I dare you to place the same order first thing Monday morning.

JustStopDude

Oh our ordering system is a nightmare. Its Oracle hell. What should take me 20 minutes to do is usually a 4 hour nightmare.

One of my favorite things is the Japanese office takes the system down for maintenance 2 hours a day….from 10am to noon everyday. So unless I get everything done in the morning, I got to work through lunch to try and get shit done.

packman_jon

I’m pretty happy an engineering position for Toshiba motors fell through

JustStopDude

Yeah…I love having to use a fucking fax machine for shit because Japan likes them for some fucking insane reason.

Honest question…has any single person here used a fax machine in the last 10 years?

Brick Meathook

Just say “Pearl Harbor.” They’ll get the drift.

JustStopDude

I was suppose to go to Japan for training. I was told I had to cover up all my military tats because I was going in August or whatever.

It never happened because I ended up spending the weekend in the nuthouse after a breakdown.

Brick Meathook

Well that’s a pleasant story.
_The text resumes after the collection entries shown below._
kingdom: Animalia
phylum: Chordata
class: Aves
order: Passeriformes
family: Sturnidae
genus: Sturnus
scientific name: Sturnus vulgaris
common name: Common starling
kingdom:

Hope you got better.

JustStopDude

Eh…I got good days and bad.

It was kind of bullshit anyway. Honestly, once you end up in a hospital, its a fucking nightmare trying to get out. You basically just get fucked with non-stop.

I had a better time in doing brig time in the navy than a weekend in a hospital against my will”. I walked out of there drugged out of my fucking mind, stuck in a state I didn’t live in. I had to get a coworker to effectively sign me out.
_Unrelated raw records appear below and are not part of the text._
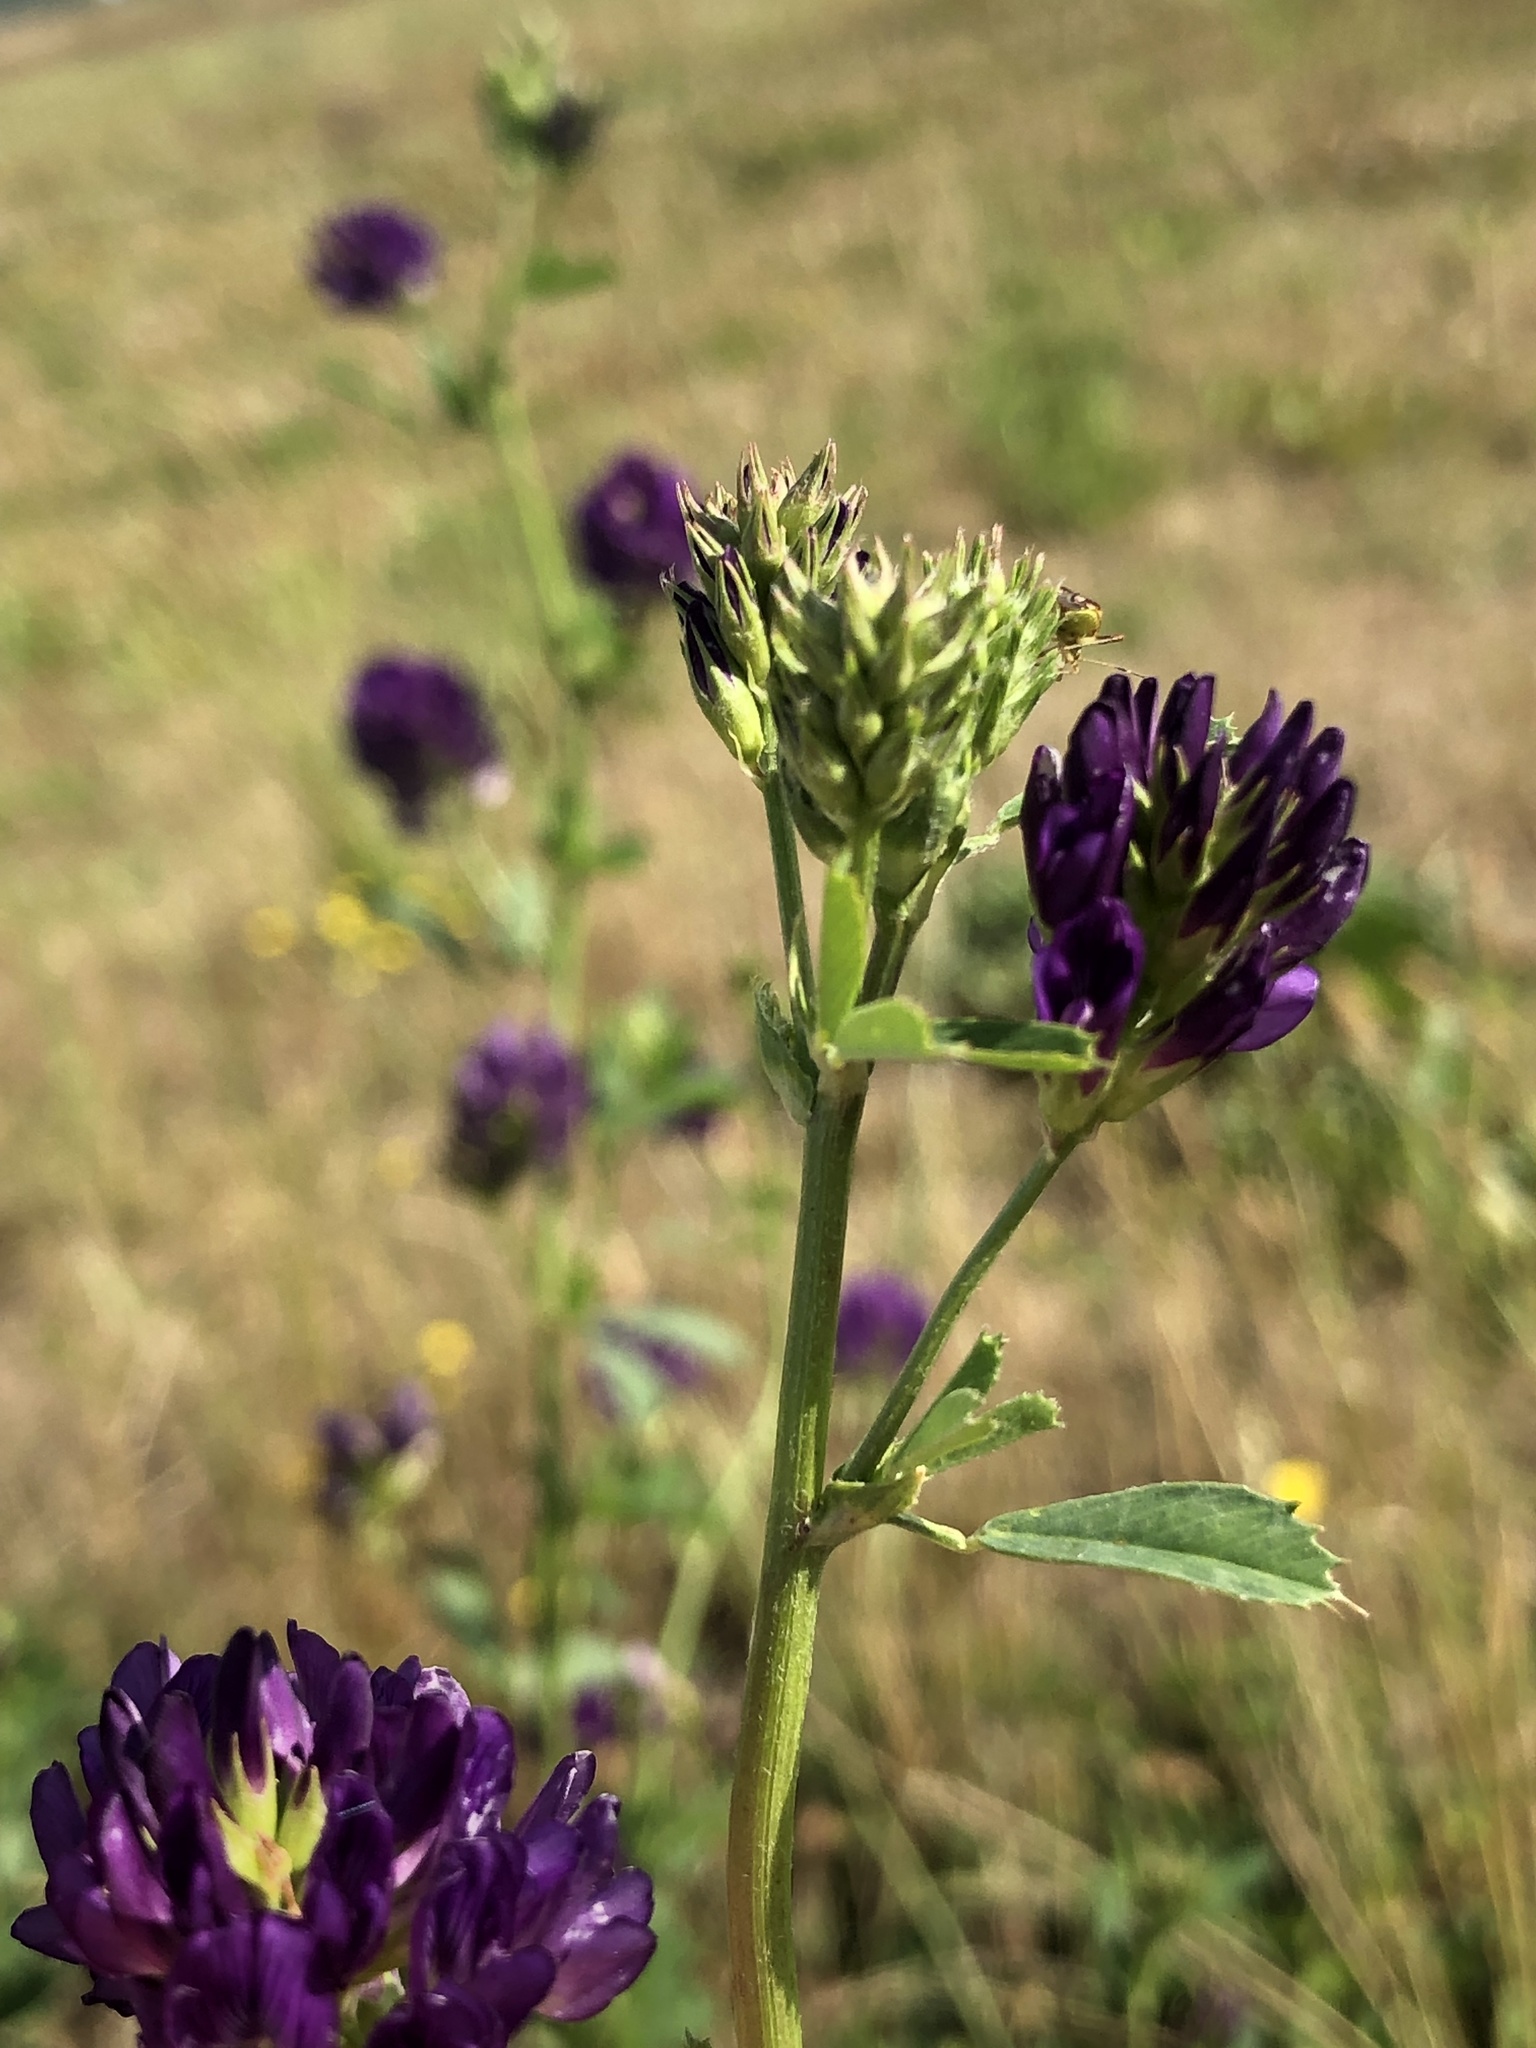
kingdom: Plantae
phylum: Tracheophyta
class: Magnoliopsida
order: Fabales
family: Fabaceae
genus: Medicago
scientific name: Medicago sativa
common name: Alfalfa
The funny part, the dude couldn’t speak English. The whole week was fucking surreal.

Stabby Pants

Brandon Browner, holding a receiver? This is a night of firsts, I must say.

CBQUE

Gee a penalty on Browner? Shocking.

evilbeaver8

So wait…Weeden himself believed he was better at baseball than football….and never made it further than Single A ball. Naturally the Browns still used a 1st rounder on him. For the life of me I can’t figure why that franchise struggles.

CBQUE

I’m ashamed to say I saw Weeden pitch in single A Tampa while on vacation.

Stabby Pants

Without police procedural dramas, large chunks of our air time would just be test patterns.

CBQUE

Or reality shows

Old School Zero

The Houston Texans season outlook explained by J.J. Watt chopping wood in a forest:

J.J. Watt: /chops wood

Houston Texans Facilities Manager: J.J., man, you don’t have to do that. We have an amazingly efficient full-building HVAC system that is monitored in real time. We don’t use wood anymore.

Watt: /keeps chopping wood

CBQUE

Wednesday on NBC three shows that no one under 30 watches

Horatio Cornblower

This week on “The Mysteries of Laura”: How is this show still on?

Horatio Cornblower

Maybe if JJ Watt had some friends with a bitchin’ new wood-splitter his network wouldn’t be all jammed up from splitting one log over and over again.

Romonobyl

Chopping wood in full pads…nothing weird about that.

Brick Meathook

J J WATT IS MY COMMUNICATIONS MENTOR

Doktor Zymm

Who watched Cardinals/Rams? WTF happened?

BrettFavresColonoscopy

JJ Watt will never be done chopping wood.

Romonobyl

Sean Lee might want to consider a desk job before he goes all purple monkey dishwasher on us.